**QUOTED PASSAGE**

New Orleans: Gateway to the Americas

Mercurio, 1913

Mercurio was a Spanish-language magazine published by the New Orleans Progressive Union. Its pages were filled with articles of cultural, political and commercial interest to its readers in the United States, Cuba, Mexico, Panama, Puerto Rico, and the Philippines. A. E. Pradillo, former Mexican Consul General at New Orleans, served for many years on the magazine's staff.

Among Mercurio's advertisers were local businesses interested in exporting their products to such Spanish-speaking parts of the world. The advertisement displayed on this panel appeared on the back cover of the magazine's March, 1913 number. W. J. Martinez & Bros., a manufacturer and wholesale dealer in boots and shoes, had its origins in New Orleans during the 1820s. By 1869 it had a customer base extending from the southern U.S. into Central America.

**WHAT TO DO**
A) Retype the passage on Mercurio word for word, starting with "New Orleans: Gateway" and going on through "into Central America.".
B) According to the passage on Mercurio, what organization published the magazine?
The data after this point are separate material, unrelated to the passage on Mercurio.

**DATASET ENTRIES**
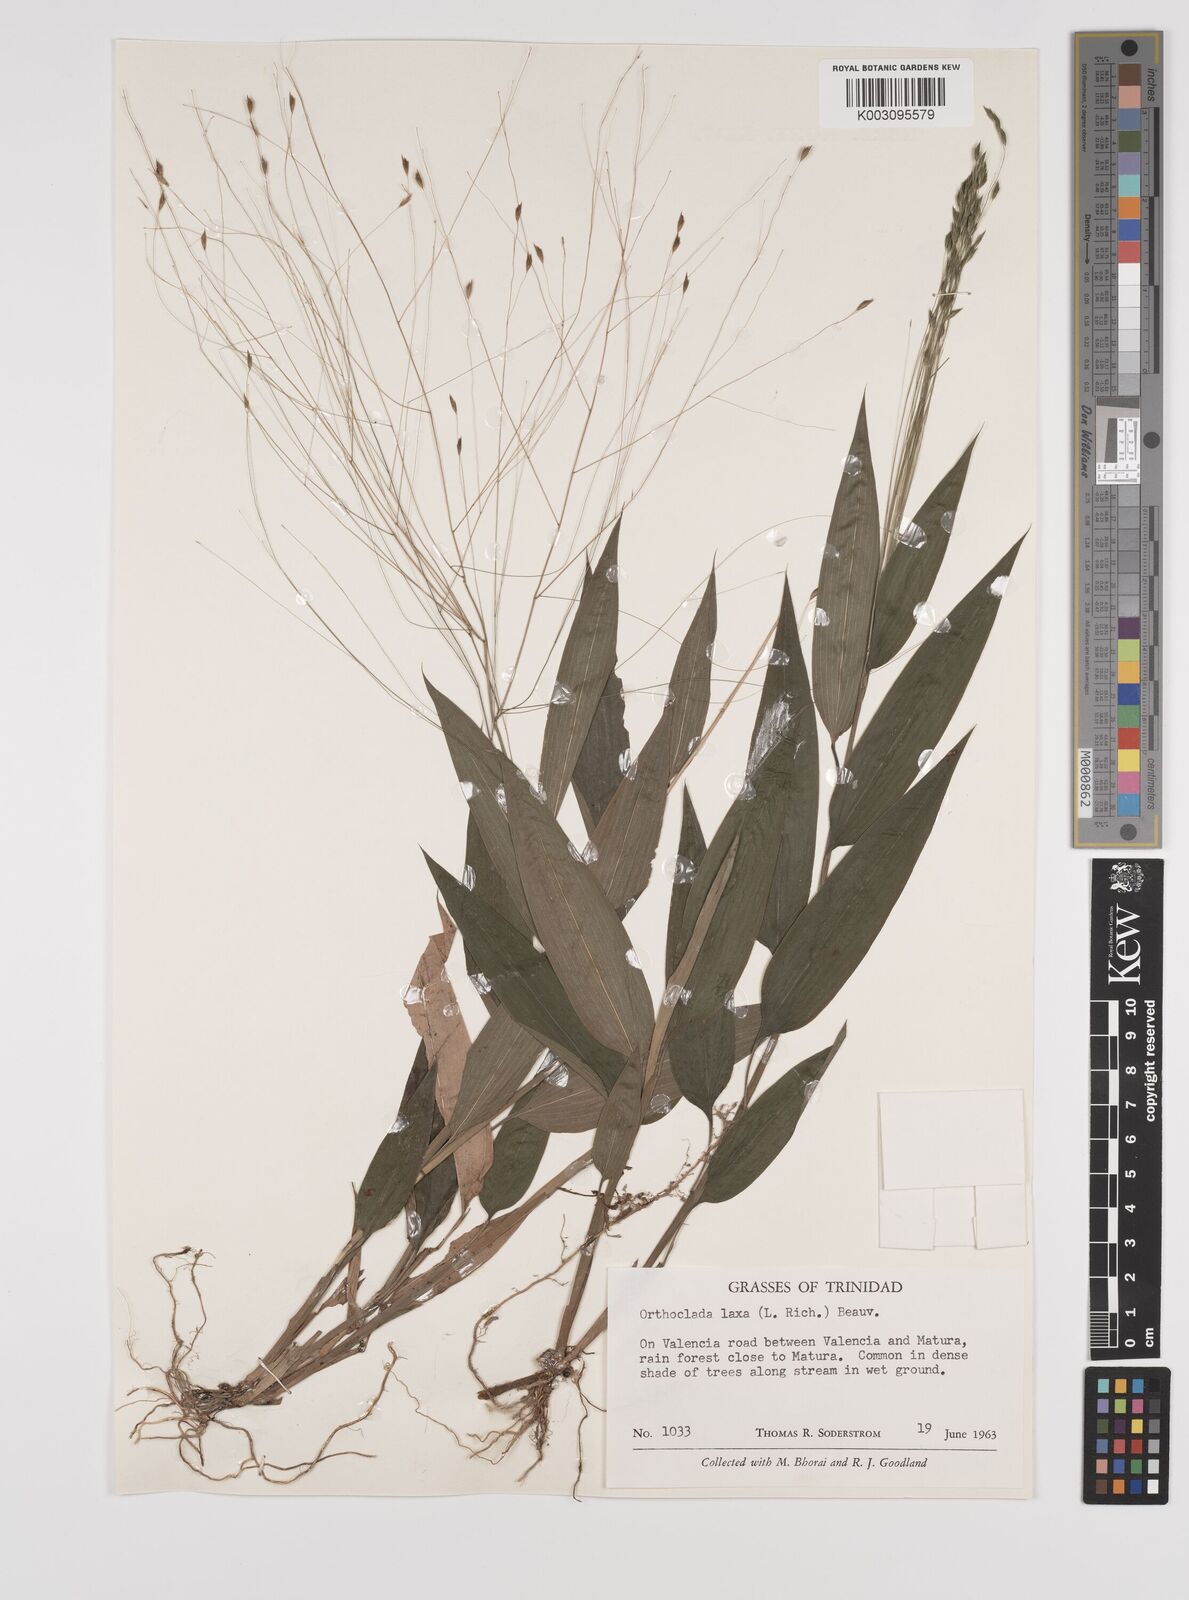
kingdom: Plantae
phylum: Tracheophyta
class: Liliopsida
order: Poales
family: Poaceae
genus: Orthoclada
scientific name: Orthoclada laxa
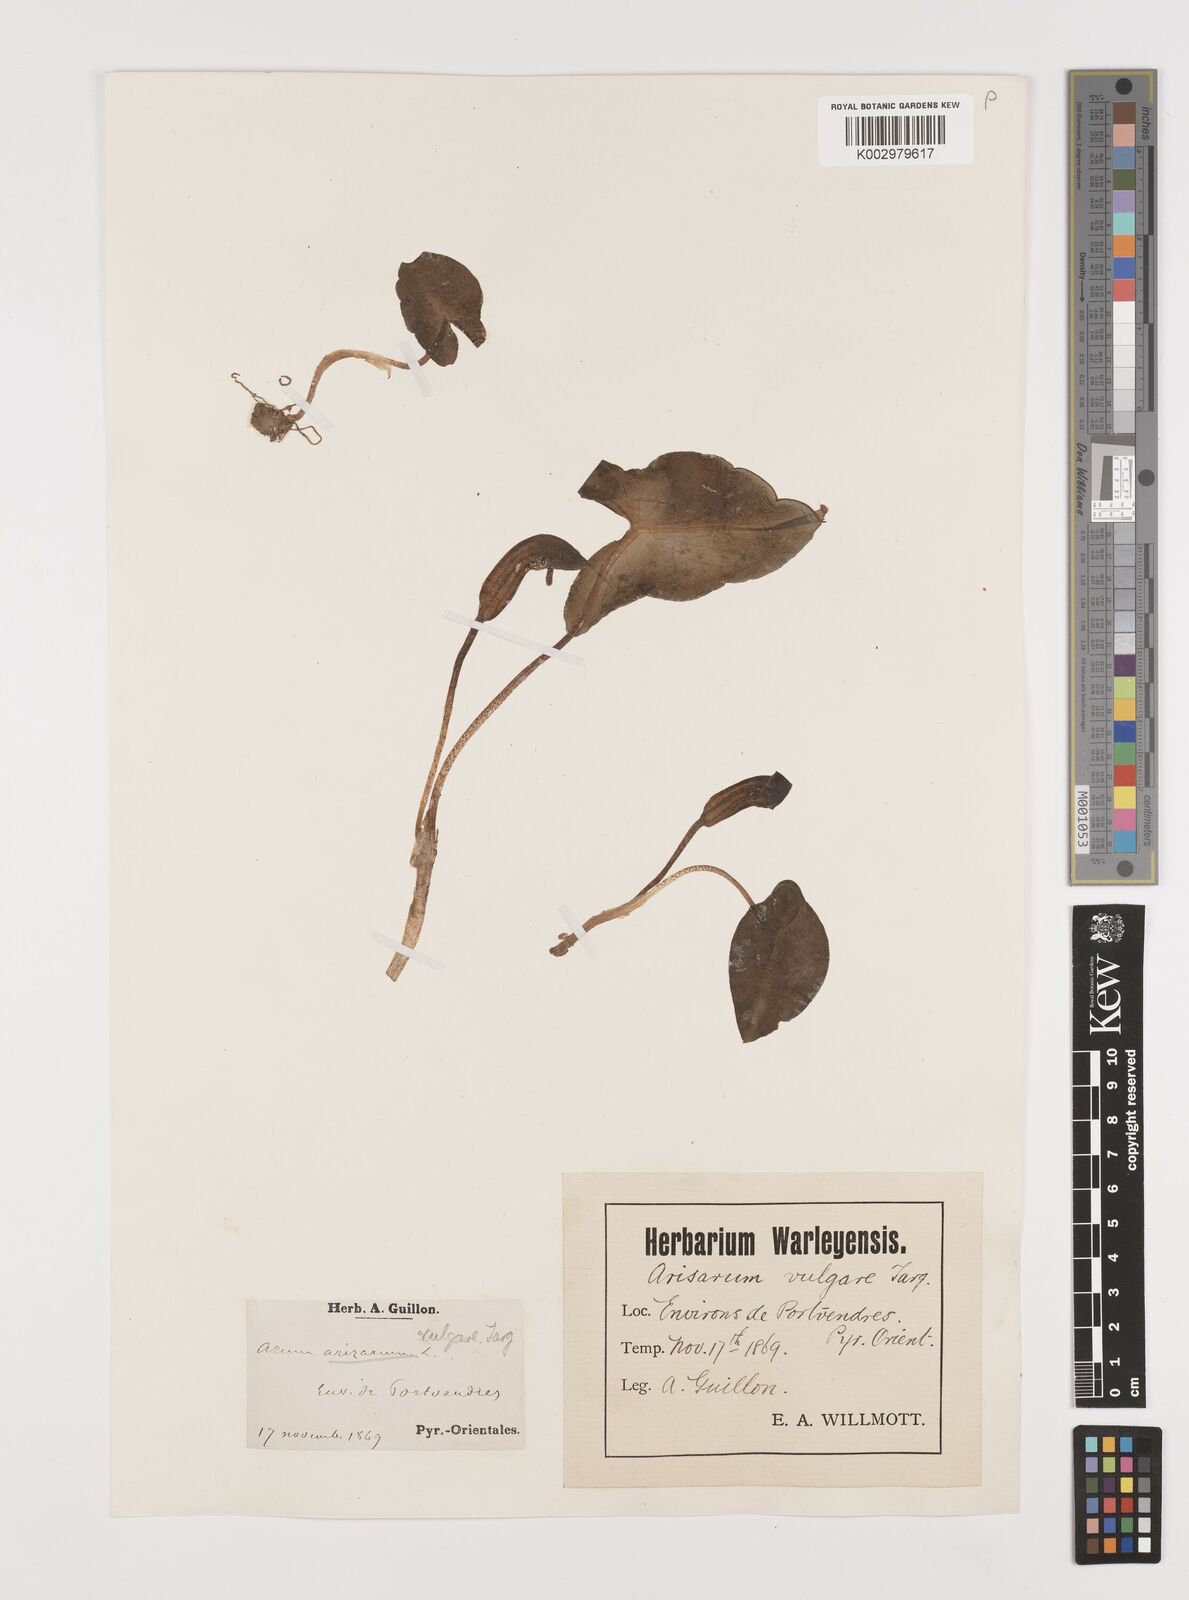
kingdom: Plantae
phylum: Tracheophyta
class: Liliopsida
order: Alismatales
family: Araceae
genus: Arisarum
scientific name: Arisarum vulgare
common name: Common arisarum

**SOLUTIONS IN ORDER**
A)
New Orleans: Gateway to the Americas

Mercurio, 1913

Mercurio was a Spanish-language magazine published by the New Orleans Progressive Union. Its pages were filled with articles of cultural, political and commercial interest to its readers in the United States, Cuba, Mexico, Panama, Puerto Rico, and the Philippines. A. E. Pradillo, former Mexican Consul General at New Orleans, served for many years on the magazine's staff.

Among Mercurio's advertisers were local businesses interested in exporting their products to such Spanish-speaking parts of the world. The advertisement displayed on this panel appeared on the back cover of the magazine's March, 1913 number. W. J. Martinez & Bros., a manufacturer and wholesale dealer in boots and shoes, had its origins in New Orleans during the 1820s. By 1869 it had a customer base extending from the southern U.S. into Central America.

B) The New Orleans Progressive Union